+++ Testo di partenza +++

Key4biz

Democrazia Futura. Discutere per deliberare, Da Porto Alegre (2001) alla Conferenza sul futuro dell’Europa (2021) e oltre

Pier Virgilio Dastoli

Democrazia futura dopo l’analisi di Giampiero Gramaglia prosegue la sua riflessione sullo scenario internazionale con un appassionato articolo di Pier Virgilio Dastoli che nella sua veste di Presidente del Consiglio Italiano del Movimento Europeo sottolinea la necessità di “Discutere per deliberare. Da Porto Alegre (2001) alla Conferenza sul futuro dell’Europa (2021) e oltre”. Per Dastoli “la dimensione della democrazia partecipativa è emersa con la mobilitazione no global del cosiddetto “popolo di Seattle” in occasione del Vertice dell’Organizzazione Mondiale del Commercio nel 1999 e si è consolidata poi a Porto Alegre in Brasile dove fu organizzato nel 2001 il primo Forum Sociale Mondiale visto in contrapposizione con il World Economic Forum che riunisce a Davos dal 1970 l’élite politica e finanziaria del mondo […].  L’idea della democrazia partecipativa, nata a Porto Alegre nel 2001, non ha prodotto nessun cambiamento sostanziale nella governance del mondo e anche nei sistemi democratici più evoluti il principio scolpito nelle nostre costituzioni secondo cui “la sovranità appartiene al popolo” trova inadeguate applicazioni pratiche con uno scarso coinvolgimento dei corpi intermedi nel governo della cosa pubblica (respublica). Dastoli conclude il ragionamento applicandolo alla Conferenza sul futuro dell’Europa.Essa “è stata invece avviata e si sta sviluppando secondo un percorso che costringe la partecipazione di un numero limitato di cittadine e di cittadini in uno ristretto spazio di consultazione,  non prevede azioni adeguate azioni di comunicazione, informazione e formazione pubblica (che Stefano Rolando ha chiamato teatro civile) per creare le condizioni di quella consapevolezza che si traduce nello empowerment, esclude la possibilità di un momento deliberativo collettivo lasciando ad un nucleo ristretto di rappresentanti delle istituzioni europee il potere di deliberare a nome di tutti – ma senza accountability – sul futuro dell’Europa. Sarebbe necessario e urgente un atto di “ribellione” democratica del Parlamento europeo da una parte e delle reti europee della società civile dall’altra per denunciare questa forma di falsa democrazia partecipativa – conclude Dastoli – salvando non solo la Conferenza ma anche il dibattito sul futuro dell’Europa e creando le condizioni per aprire di nuovo il cantiere della riforma dell’Unione europea quattordici anni dopo la firma affrettata del Trattato di Lisbona.

+++

Il compito –
Prosegui il testo sulla democrazia partecipativa, ripartendo subito dopo la sua ultima frase.

+++ Dati forniti +++

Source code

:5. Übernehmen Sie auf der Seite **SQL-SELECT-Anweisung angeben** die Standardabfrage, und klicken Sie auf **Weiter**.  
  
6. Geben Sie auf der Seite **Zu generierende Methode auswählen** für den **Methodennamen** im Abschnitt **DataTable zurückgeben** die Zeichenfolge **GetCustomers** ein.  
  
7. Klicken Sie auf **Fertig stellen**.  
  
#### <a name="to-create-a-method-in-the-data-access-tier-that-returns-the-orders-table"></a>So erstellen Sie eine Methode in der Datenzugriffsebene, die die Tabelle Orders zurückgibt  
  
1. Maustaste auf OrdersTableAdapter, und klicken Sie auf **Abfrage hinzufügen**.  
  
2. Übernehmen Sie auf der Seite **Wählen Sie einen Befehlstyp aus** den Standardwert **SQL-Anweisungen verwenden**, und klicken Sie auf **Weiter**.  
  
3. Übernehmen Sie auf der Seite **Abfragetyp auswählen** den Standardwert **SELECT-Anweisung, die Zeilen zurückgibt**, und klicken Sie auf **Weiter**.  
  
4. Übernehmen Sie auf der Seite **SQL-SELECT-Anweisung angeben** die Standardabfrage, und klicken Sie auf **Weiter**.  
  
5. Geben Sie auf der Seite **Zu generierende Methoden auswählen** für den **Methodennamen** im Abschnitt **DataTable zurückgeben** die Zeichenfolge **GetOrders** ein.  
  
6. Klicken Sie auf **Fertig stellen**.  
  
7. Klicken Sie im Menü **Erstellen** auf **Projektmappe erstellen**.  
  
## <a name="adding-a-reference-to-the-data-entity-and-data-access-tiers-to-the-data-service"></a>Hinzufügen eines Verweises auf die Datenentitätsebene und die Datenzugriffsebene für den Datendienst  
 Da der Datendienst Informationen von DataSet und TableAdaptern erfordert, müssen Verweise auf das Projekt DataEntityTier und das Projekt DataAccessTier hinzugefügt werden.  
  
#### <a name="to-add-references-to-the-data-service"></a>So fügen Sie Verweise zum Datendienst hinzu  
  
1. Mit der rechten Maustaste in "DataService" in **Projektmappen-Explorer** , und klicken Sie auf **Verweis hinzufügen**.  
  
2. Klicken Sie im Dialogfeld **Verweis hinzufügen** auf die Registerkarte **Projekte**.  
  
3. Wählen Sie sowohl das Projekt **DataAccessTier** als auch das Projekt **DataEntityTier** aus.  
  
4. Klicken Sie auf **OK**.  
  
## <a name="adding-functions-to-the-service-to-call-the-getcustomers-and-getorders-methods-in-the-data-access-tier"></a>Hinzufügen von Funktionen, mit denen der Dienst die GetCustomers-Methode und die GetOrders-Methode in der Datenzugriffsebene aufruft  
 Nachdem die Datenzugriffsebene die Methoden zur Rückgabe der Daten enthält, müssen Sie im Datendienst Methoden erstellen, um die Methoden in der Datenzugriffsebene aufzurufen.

+++

Spazio risposta –
_________________________

La dimensione della democrazia partecipativa è emersa con la mobilitazione no global del cosiddetto “popolo di Seattle” in occasione del Vertice dell’Organizzazione Mondiale del Commercio nel 1999 e si è consolidata poi a Porto Alegre in Brasile dove fu organizzato nel 2001 il primo Forum Sociale Mondiale visto in contrapposizione con il World Economic Forum che riunisce a Davos dal 1970 l’élite politica e finanziaria del mondo.

Prima di Seattle, erano tuttavia nate nell’Unione europea alcune iniziative di coordinamento della società civile legate alle nuove politiche dell’Unione europea di cui la più importante fu la rete di organizzazioni riunite dall’autunno 1995 nel Forum Permanente della Società Civile che elaborò e adottò nel marzo 1997 in Campidoglio a Roma una sua Carta dei diritti della cittadinanza europea e ottenne dal governo tedesco l’impegno a convocare la convenzione che portò alla Carta dei diritti dell’Unione europea ispirata dal progetto di Trattato sull’Unione europea approvato dal Parlamento europeo il 14 febbraio 1984 (www.cairn.info e https://gallica.bnf.fr).

Il fenomeno moderno o contemporaneo della globalizzazione (o mondializzazione) è iniziato alla fine degli anni Settanta ma la società civile o le società civili sul pianeta hanno intrapreso con fatica la strada tortuosa del coordinamento e del tentativo di agire insieme solo vent’anni dopo cercando di creare sinergie fra coloro che si erano già impegnati a livello nazionale o regionale sui temi centrali della giustizia sociale: la pace, l’acqua, l’alimentazione, l’ambiente, la povertà, i diritti fondamentali, la parità di genere, più recentemente le non discriminazioni sessuali e ora il diritto alla salute, l’accoglienza e le politiche migratorie.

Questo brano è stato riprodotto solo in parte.